The Troy Trojans were admitted to the National League in January of 1879. They played 4 seasons with the best record being 41-42 in 1880 and had an overall record of 139-191. While they started out with strong attendance, interest in quickly waned for the Trojans and by 1881 they had a game against Chicago which drew a paltry 12 people, a woeful record that still stands.  What was even more surprising about the Trojans record and attendance during this time was that they had 5 future hall of fame inductees on those teams - first basemen Dan Brouthers and Roger Connor, pitchers Tim Keefe and Mickey Welch and catcher Buck Ewing.
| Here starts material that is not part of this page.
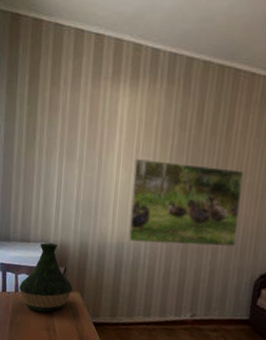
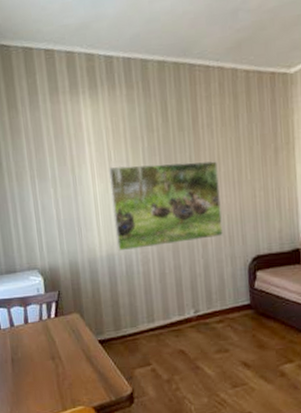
vase: present [19,242,73,312] -> none [14,268,71,342]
 The Worcestor Worcestors (or sometime referred to as the Ruby Legs) entered the National League in 1880 and after going 40 - 43 in their opening season, good enough for 5th place in the 8 team league, finished in last the next 2 seasons. Their most notable accomplishments came when in December of 1879 they became the first American baseball team to play in Cuba. The trip was a failure and only 2 games were able to be played and left the team in a financial jam before they even began their inaugural season. The team's highlight was when on July 12, 1880 pitcher Lee Richmond threw the first perfect game in baseball history. 
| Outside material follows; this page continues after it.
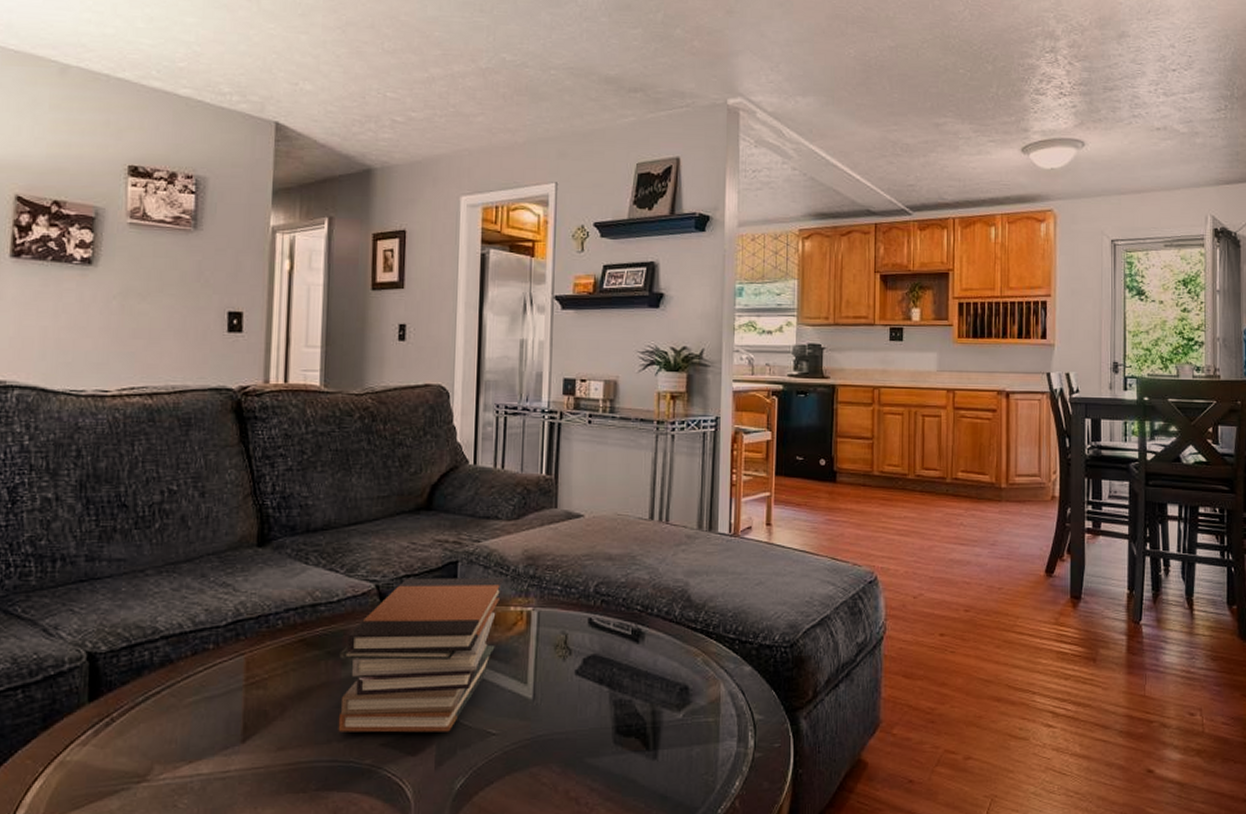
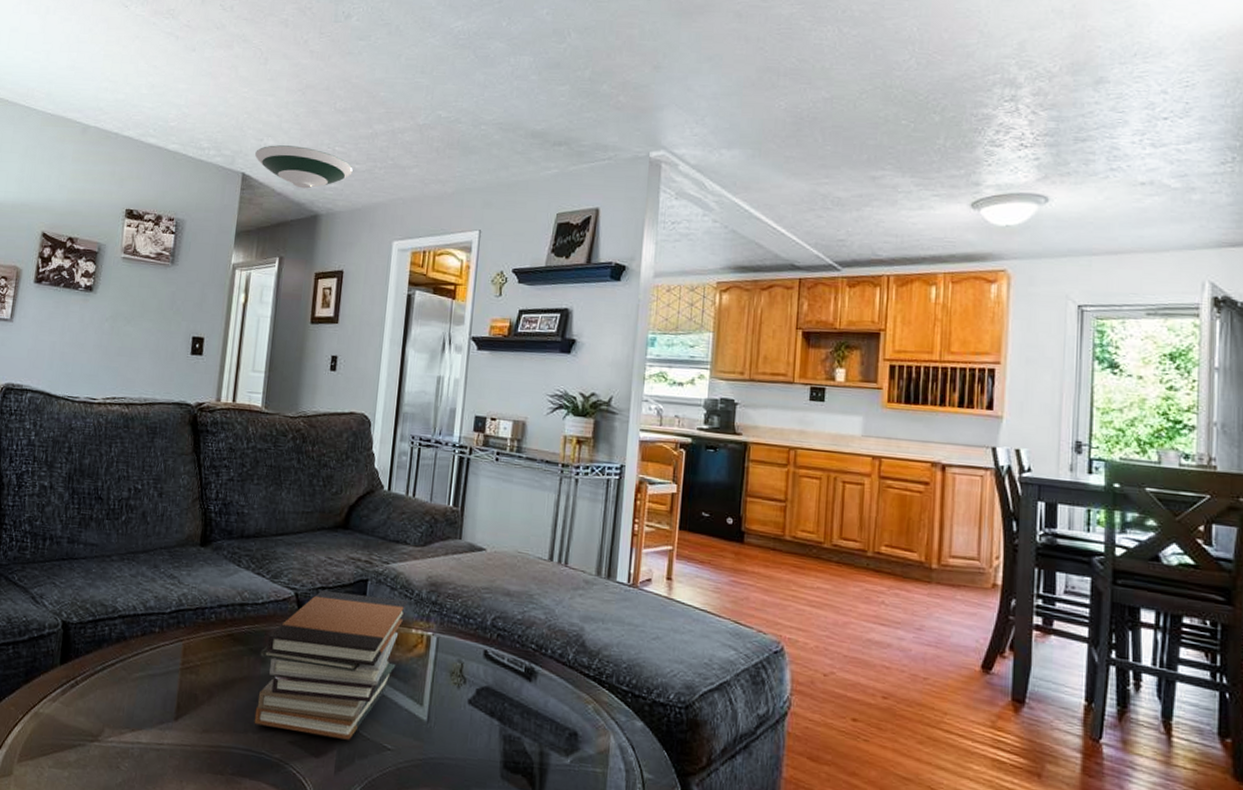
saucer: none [290,90,409,140] -> present [255,145,353,189]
Tired of the lack of attendance and in the case of the Trojans, even having to pay for a decent-sized portion of the teams payroll, rumors circulated during much of the 1882 season that both teams would be removed from the National League. At the owner's meeting that December in Providence, RI, a vote was had on whether the 2 teams should return for 1883. The final tally was 6-2 with Chicago, Providence, Boston, Buffalo, Cleveland and Detroit voting to cast out the Trojans and Worcestors with, well, I will let you guess which 2 teams voted to return for the following year. However, an interesting caveat was added to the vote that is till binding. Both Troy, New York and Worcestor, Massachusetts are both still honorary members of the National League and as such if they ether field a team and stadium of major league caliber then each current National League team would be required to schedule between 2 and 4 games each year in those locations.